# Dipole problem help

1. Feb 18, 2008

!!!dipole!!!

Okay. So I am trying to do this kind of the old fashioned way. I broke the E's down into x and y component and am adding them together component-wise.

I have found that the x components cancel out. Now I am trying to widdle down the form I have for the y components. As of now I have that:

$$E_y=k[\frac{-|q_1|-|q_2|}{[(d/2)^2+r^2]^{1/2}}*\frac{d/2}{[(d/2)^2+r^2]^{1/2}}$$

The text has it in the form: $$kqd/r^3$$ which I am having a hard time getting.

How do I get rid of the negative sign?

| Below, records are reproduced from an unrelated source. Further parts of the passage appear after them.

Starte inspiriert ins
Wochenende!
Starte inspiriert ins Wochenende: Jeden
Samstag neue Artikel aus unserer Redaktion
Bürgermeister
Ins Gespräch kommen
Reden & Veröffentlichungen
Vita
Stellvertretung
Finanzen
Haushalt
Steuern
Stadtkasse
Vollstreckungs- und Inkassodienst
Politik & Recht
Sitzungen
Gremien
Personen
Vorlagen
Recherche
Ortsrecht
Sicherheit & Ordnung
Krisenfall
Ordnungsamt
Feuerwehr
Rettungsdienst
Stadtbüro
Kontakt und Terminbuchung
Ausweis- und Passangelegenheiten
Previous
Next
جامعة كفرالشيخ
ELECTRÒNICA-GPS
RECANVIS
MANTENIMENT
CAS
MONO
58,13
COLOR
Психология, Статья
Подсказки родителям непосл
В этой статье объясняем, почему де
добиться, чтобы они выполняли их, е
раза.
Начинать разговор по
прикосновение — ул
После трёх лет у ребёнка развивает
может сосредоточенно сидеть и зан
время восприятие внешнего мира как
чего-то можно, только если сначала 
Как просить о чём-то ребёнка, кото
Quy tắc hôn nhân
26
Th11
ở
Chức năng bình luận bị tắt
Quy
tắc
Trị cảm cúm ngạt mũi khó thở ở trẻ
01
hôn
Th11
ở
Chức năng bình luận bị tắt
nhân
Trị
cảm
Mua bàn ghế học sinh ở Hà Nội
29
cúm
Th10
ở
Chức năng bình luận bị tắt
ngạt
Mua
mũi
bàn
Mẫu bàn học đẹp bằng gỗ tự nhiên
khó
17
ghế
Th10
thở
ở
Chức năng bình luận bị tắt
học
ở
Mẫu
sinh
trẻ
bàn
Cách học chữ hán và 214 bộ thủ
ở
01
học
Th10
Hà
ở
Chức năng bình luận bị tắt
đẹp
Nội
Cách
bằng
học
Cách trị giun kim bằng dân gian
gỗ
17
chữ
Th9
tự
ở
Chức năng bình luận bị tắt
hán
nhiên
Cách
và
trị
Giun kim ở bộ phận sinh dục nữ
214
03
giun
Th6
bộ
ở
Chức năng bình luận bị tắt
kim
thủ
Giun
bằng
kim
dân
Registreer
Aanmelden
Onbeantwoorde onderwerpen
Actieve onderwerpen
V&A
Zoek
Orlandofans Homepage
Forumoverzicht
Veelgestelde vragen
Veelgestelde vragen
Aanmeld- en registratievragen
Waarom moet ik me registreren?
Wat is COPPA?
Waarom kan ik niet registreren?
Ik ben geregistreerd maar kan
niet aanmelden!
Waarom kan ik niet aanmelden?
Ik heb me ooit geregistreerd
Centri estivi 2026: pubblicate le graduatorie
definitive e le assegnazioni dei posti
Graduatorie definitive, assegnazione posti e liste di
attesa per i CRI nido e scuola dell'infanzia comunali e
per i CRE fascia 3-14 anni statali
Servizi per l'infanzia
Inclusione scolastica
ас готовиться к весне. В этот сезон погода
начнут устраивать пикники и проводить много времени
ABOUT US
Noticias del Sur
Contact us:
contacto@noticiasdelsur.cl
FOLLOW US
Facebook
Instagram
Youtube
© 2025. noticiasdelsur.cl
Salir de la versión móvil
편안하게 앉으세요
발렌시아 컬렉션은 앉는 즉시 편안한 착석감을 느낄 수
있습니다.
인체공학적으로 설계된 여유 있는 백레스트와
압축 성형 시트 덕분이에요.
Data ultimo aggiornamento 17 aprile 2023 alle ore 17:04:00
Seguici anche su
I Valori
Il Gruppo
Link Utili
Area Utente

AND how do I make use of the fact r>>d??

2. Feb 18, 2008

Anyone??

3. Feb 18, 2008

### hage567

q1 and q2 are equal.

In your first term you have the denominator to the 1/2. That shouldn't be there. Check your work.

I'm not sure what to say about the negative sign because I'm not sure how you came up with it.

If r>>d then you can ignore your (d/2)^2 term in the denominator because it will be negligible compared to r^2.

Last edited: Feb 18, 2008
4. Feb 18, 2008

I got the negative sign when I drew the free body diagram of my test charge. Since q_o is +, both fields are in the negative y direction.

Or should I just be considering their magnitude of 2q in this case and forget which direction they point?

It is to the 1/2 because it is the distance from each q to p $c^2=b^2+a^2$
Thanks!

Last edited: Feb 18, 2008
5. Feb 18, 2008

### hage567

OK, that's just a matter of convention then. You could have made it positive if you wanted.

Since the y components are in the same direction (and equal magnitude), you can just say that E = 2*Ey (where Ey is the y component from one of the charges).

The general equation is $$E = \frac{kq}{x^2}$$ right?

So you found the length of the hypotenuse using Pythagorus, so $$x^2 = (\frac{d}{2})^2 + r^2$$

So there is no need to take the square root to get just x, since you need x^2 in your equation anyway. Does that make sense? Just the first term in your denominator is wrong, the second one is right.

6. Feb 18, 2008